[Saved entries]
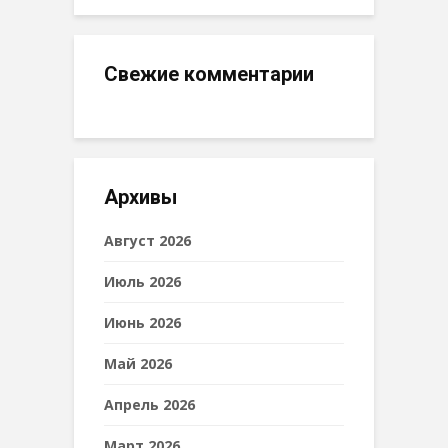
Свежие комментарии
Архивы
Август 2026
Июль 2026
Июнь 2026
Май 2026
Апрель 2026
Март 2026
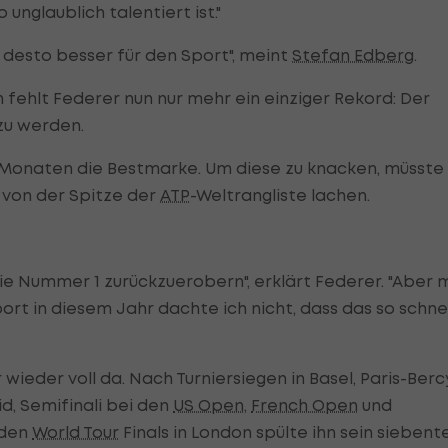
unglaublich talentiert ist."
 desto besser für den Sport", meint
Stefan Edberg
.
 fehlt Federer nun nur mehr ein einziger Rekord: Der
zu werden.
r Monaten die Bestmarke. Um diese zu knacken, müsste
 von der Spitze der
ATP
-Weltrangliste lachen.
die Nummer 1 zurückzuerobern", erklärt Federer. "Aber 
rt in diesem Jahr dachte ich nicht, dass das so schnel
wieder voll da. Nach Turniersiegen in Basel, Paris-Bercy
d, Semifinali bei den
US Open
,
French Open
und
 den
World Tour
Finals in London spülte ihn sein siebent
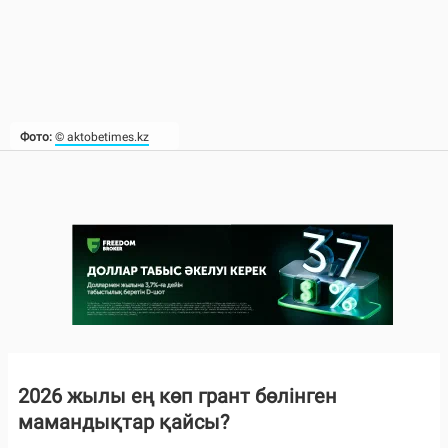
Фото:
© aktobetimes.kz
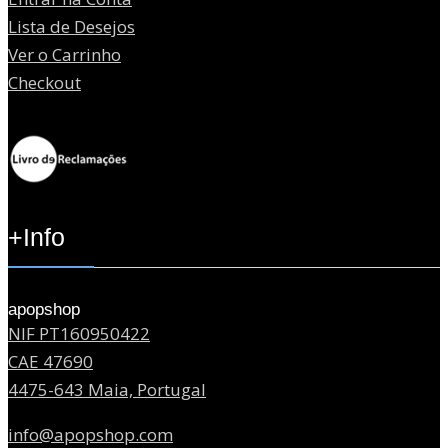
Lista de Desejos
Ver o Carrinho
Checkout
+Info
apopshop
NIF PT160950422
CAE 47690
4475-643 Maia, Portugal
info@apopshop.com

---

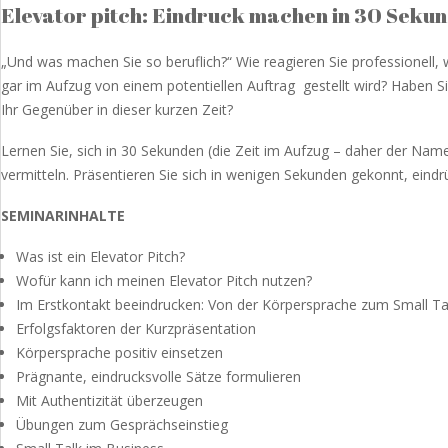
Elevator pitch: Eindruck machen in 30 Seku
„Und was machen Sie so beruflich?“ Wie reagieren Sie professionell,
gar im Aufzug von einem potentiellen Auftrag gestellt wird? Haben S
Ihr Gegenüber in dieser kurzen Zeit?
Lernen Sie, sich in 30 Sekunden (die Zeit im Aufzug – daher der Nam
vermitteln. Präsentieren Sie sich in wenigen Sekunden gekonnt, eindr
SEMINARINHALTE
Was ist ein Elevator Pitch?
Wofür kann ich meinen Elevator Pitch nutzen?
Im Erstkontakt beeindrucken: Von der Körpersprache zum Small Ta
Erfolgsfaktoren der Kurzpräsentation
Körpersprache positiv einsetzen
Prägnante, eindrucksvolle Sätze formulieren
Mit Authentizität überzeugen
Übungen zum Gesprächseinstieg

Exercise. Would you output, from the records above, exactly the run of lines that starts at the line containing "was machen Sie" and ends at the line containing "Übungen zum Gesprächseinstieg", and only that run?

Reply.
„Und was machen Sie so beruflich?“ Wie reagieren Sie professionell,
gar im Aufzug von einem potentiellen Auftrag gestellt wird? Haben S
Ihr Gegenüber in dieser kurzen Zeit?
Lernen Sie, sich in 30 Sekunden (die Zeit im Aufzug – daher der Nam
vermitteln. Präsentieren Sie sich in wenigen Sekunden gekonnt, eindr
SEMINARINHALTE
Was ist ein Elevator Pitch?
Wofür kann ich meinen Elevator Pitch nutzen?
Im Erstkontakt beeindrucken: Von der Körpersprache zum Small Ta
Erfolgsfaktoren der Kurzpräsentation
Körpersprache positiv einsetzen
Prägnante, eindrucksvolle Sätze formulieren
Mit Authentizität überzeugen
Übungen zum Gesprächseinstieg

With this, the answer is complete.